Una ricerca condotta nel 2008 (J. M. Hormes, L. A. Lytle, C. R. Gross, R. L. Ahmed, A. B. Troxel & K. H. Smitz) dimostra come le donne sopravvissute al cancro al seno, che hanno subito modificazioni corporee come la mastectomia, siano influenzate quotidianamente dalla percezione dell’immagine del proprio corpo, il quale diventa il contenitore della malattia che trasmette informazioni su di essa all’altro. La relazione con il mondo esterno passa attraverso questo nuovo corpo che diviene spesso una barriera a livello sociale e sessuale, e può esprimersi con l’evitamento di situazioni sociali e di intimità col partner (L. R. Schover, 1991).

Conclusioni

La malattia oncologica comporta delle significative, tangibili, esplicite, osservabili e profonde trasformazioni sia sulla psiche sia sul corpo che mettono l’individuo nella condizione di ri-pensarsi, ri-definirsi nella propria identità integrando in essa i cambiamenti che la malattia gli impone. Si tratta di un processo articolato e spesso doloroso che senza dubbio richiede la presenza dell’altro poiché la condizione stessa dell’identità individuale, come abbiamo visto, è data del riconoscimento. L’identità del singolo, infatti, necessita dell’alterità per essere riconosciuta: ciascun individuo ha un sentimento di sé, ma, al fine di potersi costituire, ogni conoscenza esige un indispensabile momento di oggettivizzazione, ossia del riconoscimento dell’altro.

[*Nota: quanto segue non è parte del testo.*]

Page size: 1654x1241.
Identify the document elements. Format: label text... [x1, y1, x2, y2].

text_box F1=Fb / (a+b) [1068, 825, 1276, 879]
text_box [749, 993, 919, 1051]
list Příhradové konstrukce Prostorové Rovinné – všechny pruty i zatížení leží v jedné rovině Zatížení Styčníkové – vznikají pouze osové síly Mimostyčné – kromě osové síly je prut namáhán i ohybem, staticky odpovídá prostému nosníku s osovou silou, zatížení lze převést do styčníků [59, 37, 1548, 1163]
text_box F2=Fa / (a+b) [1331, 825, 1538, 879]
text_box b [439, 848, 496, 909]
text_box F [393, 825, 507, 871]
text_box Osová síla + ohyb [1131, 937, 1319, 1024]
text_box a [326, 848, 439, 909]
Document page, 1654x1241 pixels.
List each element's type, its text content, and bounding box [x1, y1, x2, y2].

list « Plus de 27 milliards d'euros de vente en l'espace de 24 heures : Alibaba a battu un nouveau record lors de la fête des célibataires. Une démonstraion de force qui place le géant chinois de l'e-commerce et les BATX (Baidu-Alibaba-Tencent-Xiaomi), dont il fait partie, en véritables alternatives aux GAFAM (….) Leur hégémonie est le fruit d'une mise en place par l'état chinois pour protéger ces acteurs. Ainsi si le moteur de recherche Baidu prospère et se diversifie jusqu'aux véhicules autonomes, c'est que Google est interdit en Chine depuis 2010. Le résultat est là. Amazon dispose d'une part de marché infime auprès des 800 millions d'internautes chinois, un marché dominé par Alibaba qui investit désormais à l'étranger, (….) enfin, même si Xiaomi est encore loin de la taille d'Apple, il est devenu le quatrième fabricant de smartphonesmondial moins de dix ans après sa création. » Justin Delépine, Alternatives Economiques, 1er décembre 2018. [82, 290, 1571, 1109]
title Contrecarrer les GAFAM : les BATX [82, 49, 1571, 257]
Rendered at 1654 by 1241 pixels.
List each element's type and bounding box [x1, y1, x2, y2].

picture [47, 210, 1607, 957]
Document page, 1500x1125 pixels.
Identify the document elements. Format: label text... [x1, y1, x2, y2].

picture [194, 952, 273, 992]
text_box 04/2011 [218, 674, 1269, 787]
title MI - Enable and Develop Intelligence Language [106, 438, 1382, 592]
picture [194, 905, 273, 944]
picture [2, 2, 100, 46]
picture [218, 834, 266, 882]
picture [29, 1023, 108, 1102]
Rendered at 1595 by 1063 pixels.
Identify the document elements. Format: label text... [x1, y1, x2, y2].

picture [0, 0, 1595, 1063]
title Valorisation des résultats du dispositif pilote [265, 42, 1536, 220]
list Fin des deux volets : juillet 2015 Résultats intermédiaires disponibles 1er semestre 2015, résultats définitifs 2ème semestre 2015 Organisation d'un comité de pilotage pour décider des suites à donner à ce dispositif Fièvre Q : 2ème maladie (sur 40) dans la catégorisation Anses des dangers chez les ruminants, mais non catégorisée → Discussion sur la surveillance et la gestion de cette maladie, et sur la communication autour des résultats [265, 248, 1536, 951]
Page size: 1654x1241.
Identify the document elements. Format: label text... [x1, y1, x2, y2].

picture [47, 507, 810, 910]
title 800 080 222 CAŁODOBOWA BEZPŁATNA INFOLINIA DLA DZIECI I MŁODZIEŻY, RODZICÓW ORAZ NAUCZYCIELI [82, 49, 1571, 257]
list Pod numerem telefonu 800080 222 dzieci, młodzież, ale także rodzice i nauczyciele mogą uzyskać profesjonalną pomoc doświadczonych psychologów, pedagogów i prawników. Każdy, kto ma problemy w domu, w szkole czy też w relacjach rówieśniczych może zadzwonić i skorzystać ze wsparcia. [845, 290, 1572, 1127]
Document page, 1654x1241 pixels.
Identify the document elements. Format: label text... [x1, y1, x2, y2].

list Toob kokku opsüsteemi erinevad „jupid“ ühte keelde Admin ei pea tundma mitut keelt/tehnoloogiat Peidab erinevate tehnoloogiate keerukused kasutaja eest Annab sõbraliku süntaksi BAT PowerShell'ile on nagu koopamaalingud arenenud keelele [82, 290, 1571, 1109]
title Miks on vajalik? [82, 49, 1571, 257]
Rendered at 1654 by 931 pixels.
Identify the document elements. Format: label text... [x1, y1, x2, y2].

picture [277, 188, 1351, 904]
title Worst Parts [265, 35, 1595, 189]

I segni della malattia si inscrivono sul corpo, lo alterano nel suo aspetto e nella sua percezione.  Essi non si possono nascondere: “Essere calva sarebbe diventato quello che avrebbe urlato al mondo che ero malata di cancro”.

Terreno della relazione, dell’incontro, di negoziazione dei significati, di mediazione tra il “dentro” e il “fuori”, il corpo non può sfuggire allo sguardo dell’altro e, nel caso esso stia lottando contro il cancro, questo diviene praticamente inevitabile. Sul corpo si ritrovano, infatti, le tracce del disagio, del malessere, della fatica, della fragilità psichica, fisica ed esistenziale che, nell’incontro con l’altro vengono restituiti alla persona come fossero immagini riflesse in uno specchio. Attraverso un continuo processo di scambio e di rinegoziazione di conoscenza e, quindi, di significati, il rispecchiamento del corpo malato negli occhi dell’altro altera la percezione che l’individuo ha del proprio corpo e di sé e lo invita a prender parte a  quella danza interattiva di definizione dell’identità che può esplicarsi e costruirsi unicamente  nel campo della relazione.